Summer Movies and Ultimate Reality | Sept 07
I've had a series of existential moments at the movies this summer.
So many movies have given me a rush that I've started kicking around if that rush actually tells me something about how we're wired. But, of course, maybe it's just me.
When you saw Ratatouille, were you like me? Were you swept up from the first moment of the short animated feature they started with, kept at least interested by the engaging and quirky story that unfolded (a rat who's a master chef-who on earth came up with that idea?), and then blown away by where they took it? Suddenly we're watching a parable about the filmmakers themselves, about the creation of an artist. Why was this such a rush?
This summer that rush has come from an eclectic brew. Irish street musicians in Once. Cross-dressing singing and dancing obese people (among others) in Hairspray. Our favorite tormented assassin in The Bourne Ultimatum.
Your tastes, of course, might be a long way from mine. But I wonder if we share a few things in common whenever we feel that rush of a good movie. I wonder if that rush most commonly comes from seeing a movie made with passion and artistry about a central character that suddenly finds out who they are in the big scheme of things. The rat's a master chef! The pudgy girl is a singing and dancing superstar! The assassin will bring down the evil government agency!
Some folks have a theory about this. They argue that there's been a central myth that we can find in all cultures throughout history, so central that they contend it speaks to your deepest desires for where your life might head. They call it "the hero's journey." It's a little quirkier than you might think. Here's one take at what it might look like in, say, The Lord of the Rings.

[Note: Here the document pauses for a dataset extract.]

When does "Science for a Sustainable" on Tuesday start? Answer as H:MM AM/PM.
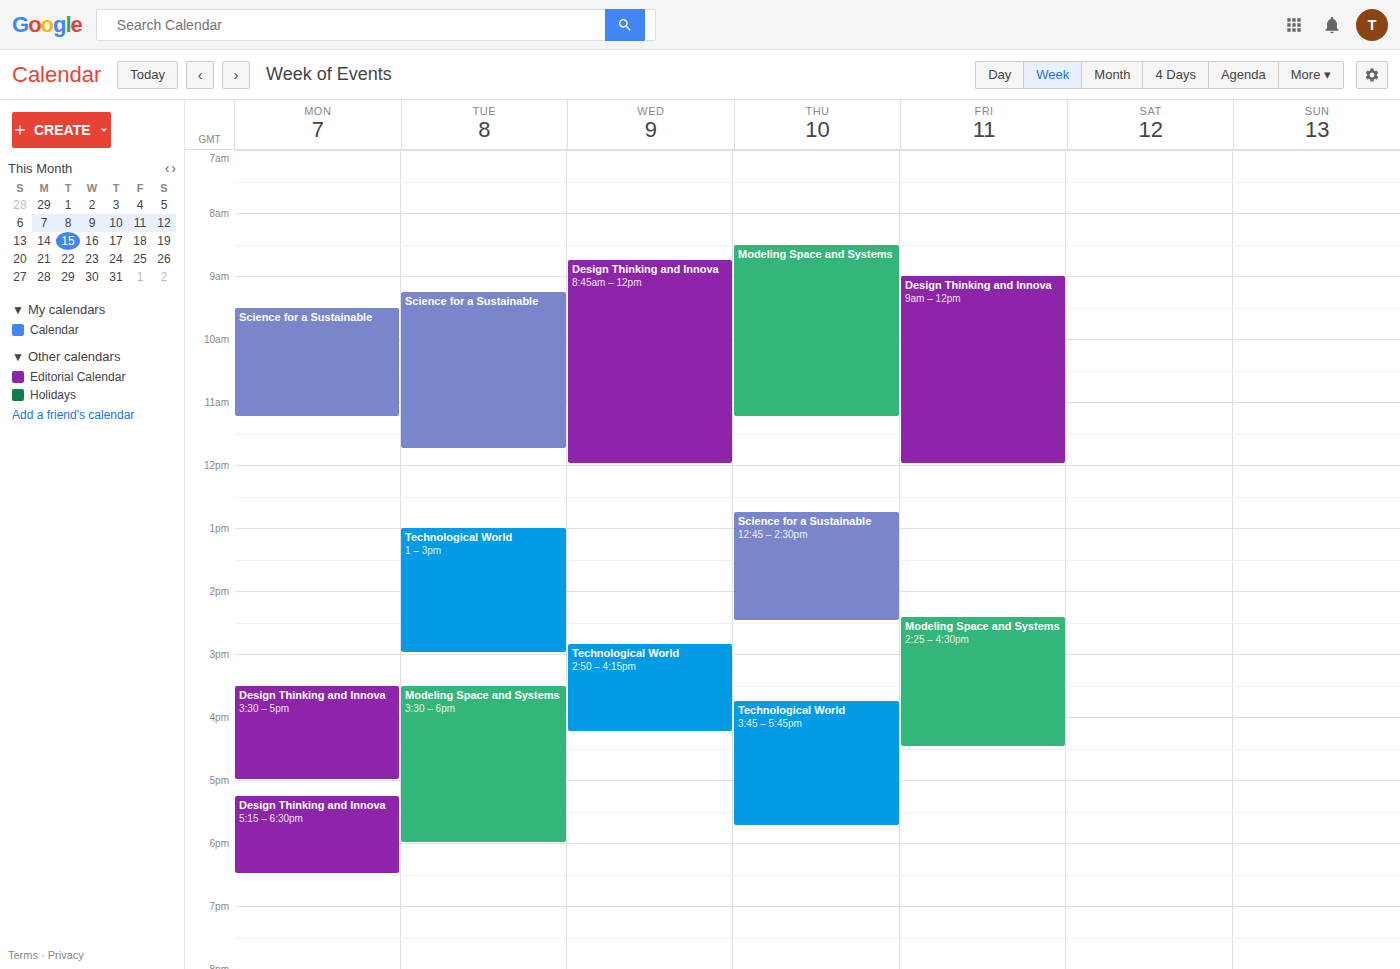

The classic hero myth involves a "reluctant hero" who lives in what, to him or her, is the ordinary world, the world that's everything he or she knows. Little does he (I'll go with "he" because the character we'll track with is male) know that that world is actually in dire jeopardy, and that he'll be called upon to take tremendous risks to battle that threat and return with the special gift that will heal this ordinary world of his. Think Frodo in the Shire, unaware of the tremendous storm of evil that's on the verge of sweeping over the whole planet.
A call to adventure comes our hero's way. (Gandalf tells Frodo the significance of the ring, and that Frodo himself must be the ring bearer.) Our hero says "No way! Send someone else!" But often a mentor helps her past those initial obstacles. Often a "threshold guardian" pops up about now (the black riders) to throw an obstacle in the way of our hero's destiny to cross out of the ordinary world into a "special world," where he doesn't know any of the rules and will have to improvise constantly. (The world outside the Shire, about to be swept into darkness.) But ultimately our hero does indeed cross the first threshold into the special world, where he faces tests and finds surprising allies and new enemies. Midway along, he approaches an "inmost cave" that embodies some of his deepest-held fears, and indeed he faces an ordeal there that might all-but kill him or actually kill him. (Shelob the Spider's Lair.) Then there's some kind of resurrection and reward, ultimately followed by a journey back home to the formerly-ordinary world to which you bring an "elixir"-the thing that will heal your land. (The newfound courage and warrior spirit of the returning hobbits-now they can repel enemies from the Shire!)
What these deep thinkers wonder is if this story is your story, if this is the reason we like movies-or any stories-at all. We're seeing our own story played out in front of us where someone else is taking all the risks.
What if you're called into a special world, a world that will seem strange to you and where you'll need to improvise constantly? What if you're on a great quest which only you can fulfill and which has huge-if currently veiled-stakes for you and people you love?
But-running with this-to say yes to that call is a scary thing. There will be real suffering that you wouldn't face if you just stayed in "the Shire", in your ordinary world. But what if there is, in fact, an unseen battle raging around you and you have a key role to play in that battle? And what if that hero's journey, despite its difficulties, despite the nearly-irresistible urge to stay where it's familiar, is what you've been created for, what will call out qualities in you that you'd never see any other way, what-for all its hardships and challenges-would bring the satisfaction you've been created to experience?
Those of us who give some attention to following God often stumble into insights that point us this direction. You could make a case, for instance, that this is what Jesus' apostles stumbled into. One day they were fishermen. The next they were hunted, itinerant world-changers.
As we start this next year in Cambridge (where the year seems to run from September to June), may this be a year where you discover new levels of your hero's journey, where you find out if you're the rat who, stunningly, may be the best chef in the world.